• **Activity**: Look for the word "their" in the entries and copy each line where it appears.

(Beginning of Provided information)

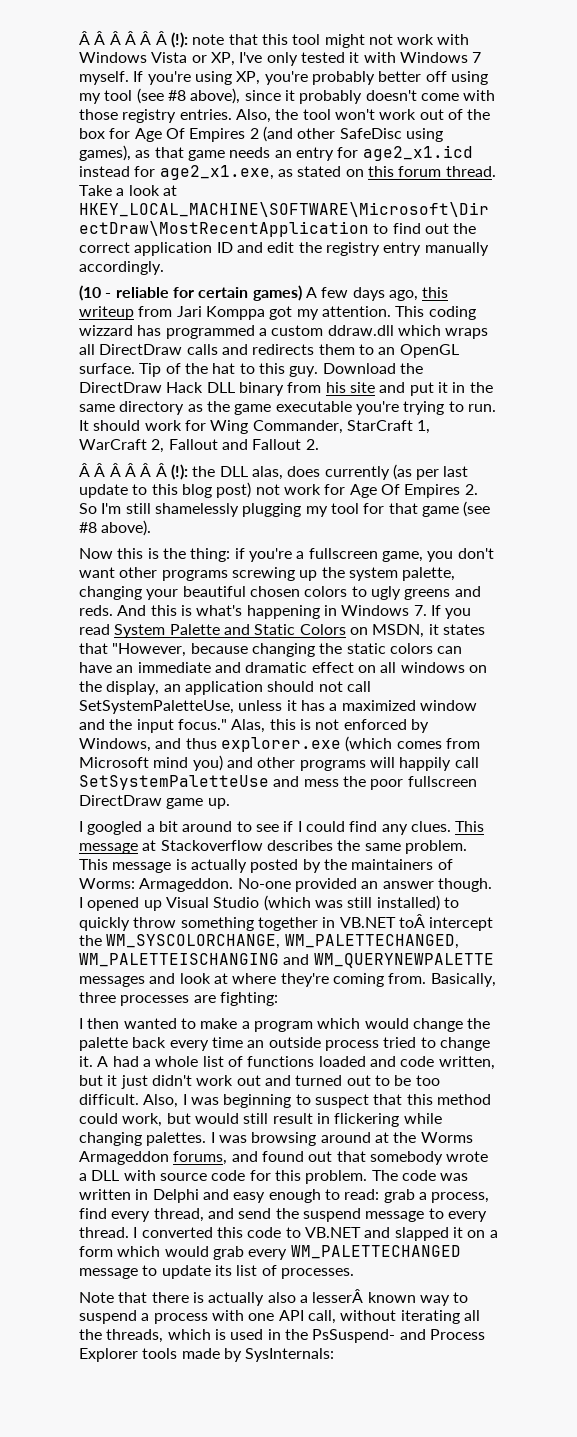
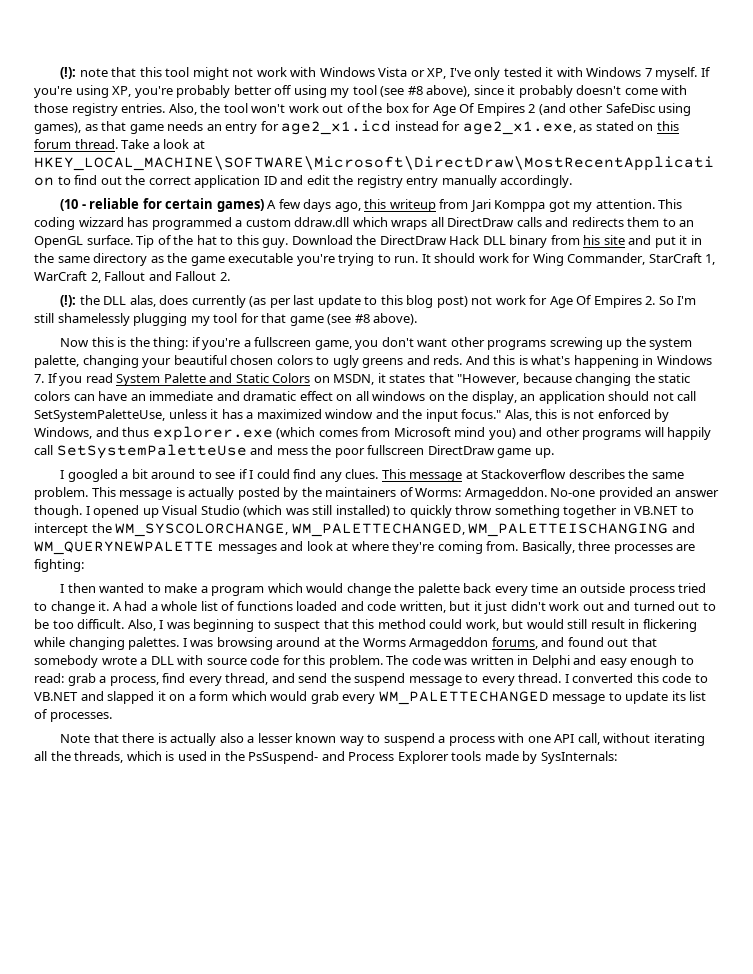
[79,31,167,45] Â Â Â Â Â Â -> (60, 73) none
[79,463,167,477] Â Â Â Â Â Â -> (230, 276) none
[398,914,425,928] toÂ -> [680,506,694,515] to
[312,1289,364,1303] lesserÂ -> [257,733,293,743] lesser

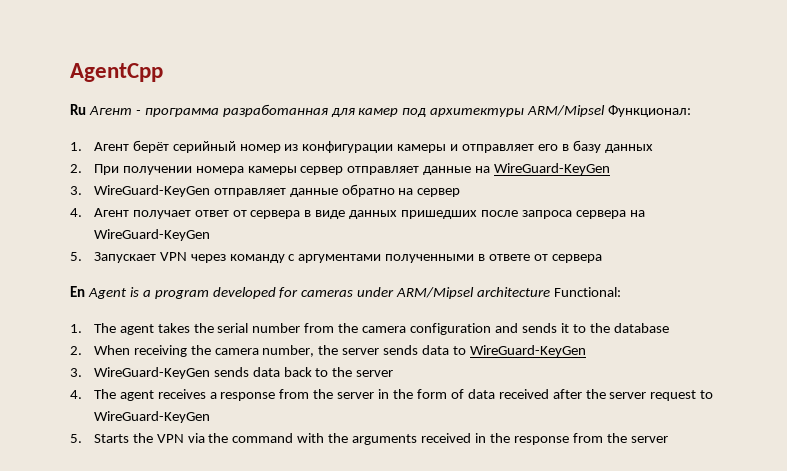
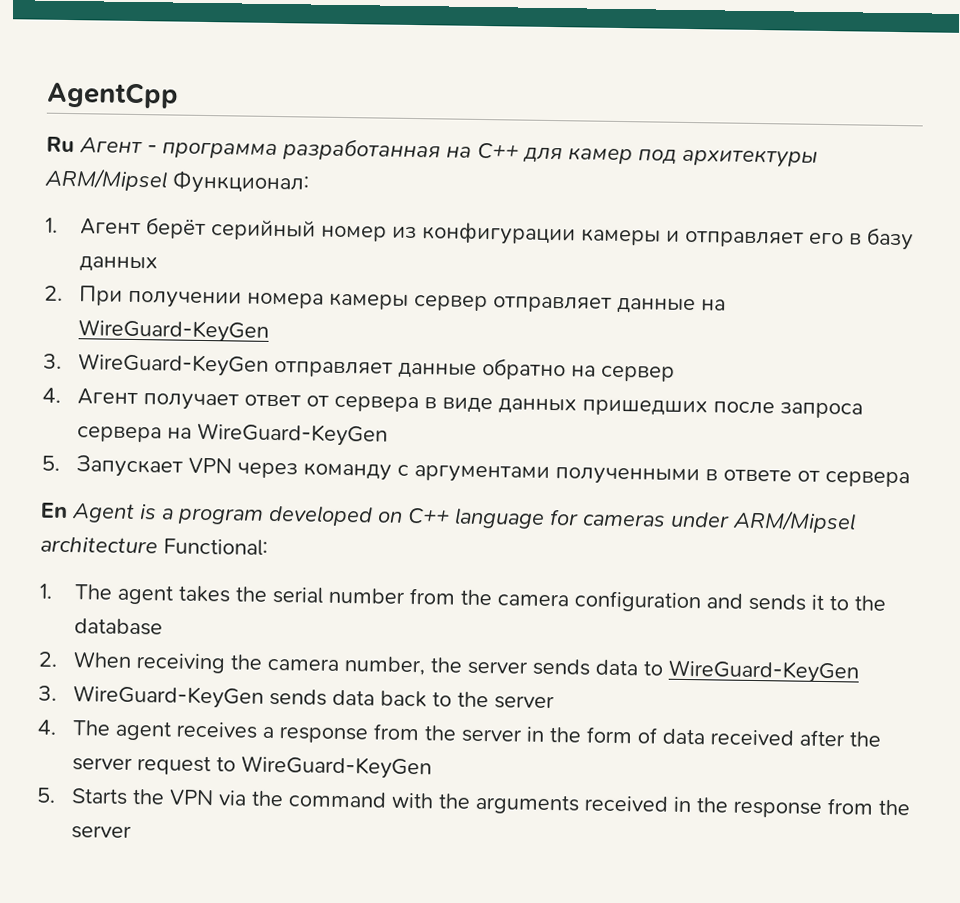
(328, 110) none -> [446,142,519,159] на C++
(276, 293) none -> [377,507,545,529] on C++ language

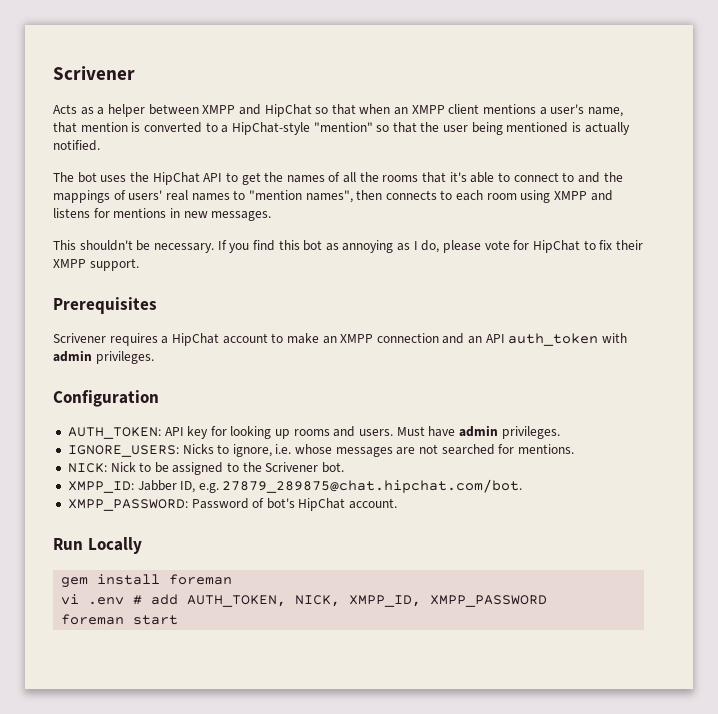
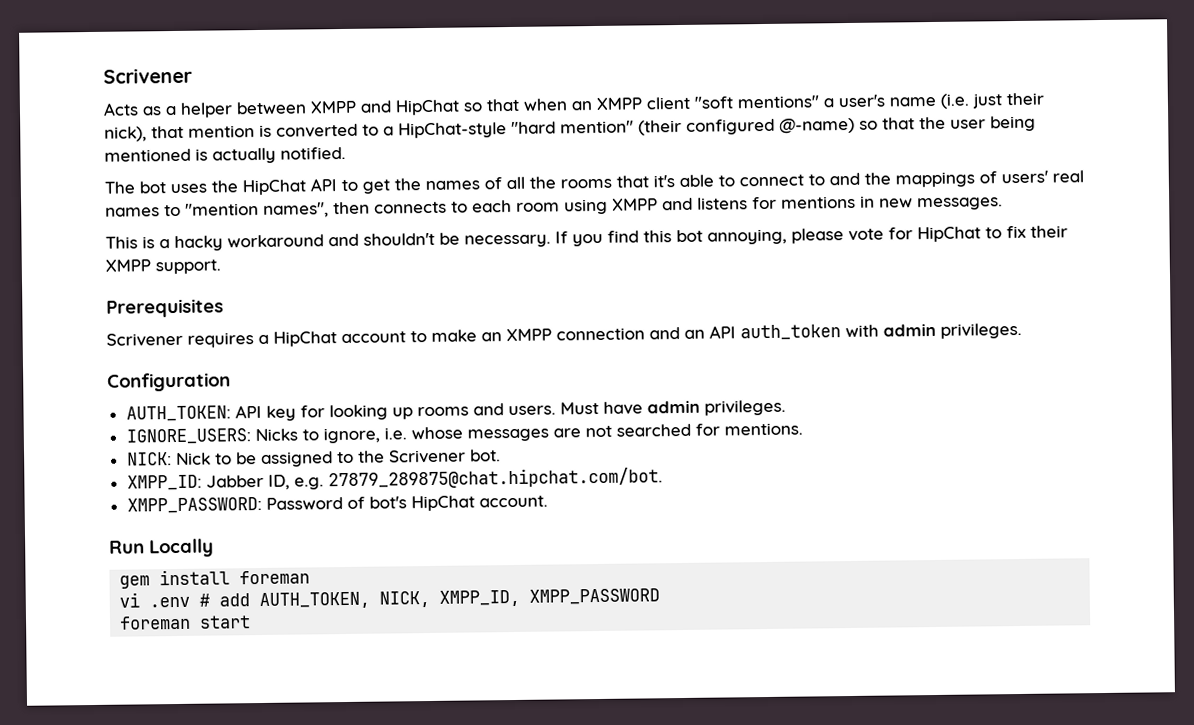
[483,104,623,117] mentions a user's name, -> [694,92,1044,109] [104,126,147,142] "soft mentions" a user's name (i.e. just their nick),
[313,122,373,132] "mention" -> [511,117,855,136] "hard mention" (their configured @-name)
(76, 245) none -> [142,233,359,252] is a hacky workaround and
[325,240,440,253] as annoying as I do, -> [707,228,787,245] annoying,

(End of Provided information)

• **Result of this exercise**:
[483,104,623,117] mentions a user's name, -> [694,92,1044,109] [104,126,147,142] "soft mentions" a user's name (i.e. just their nick),
[313,122,373,132] "mention" -> [511,117,855,136] "hard mention" (their configured @-name)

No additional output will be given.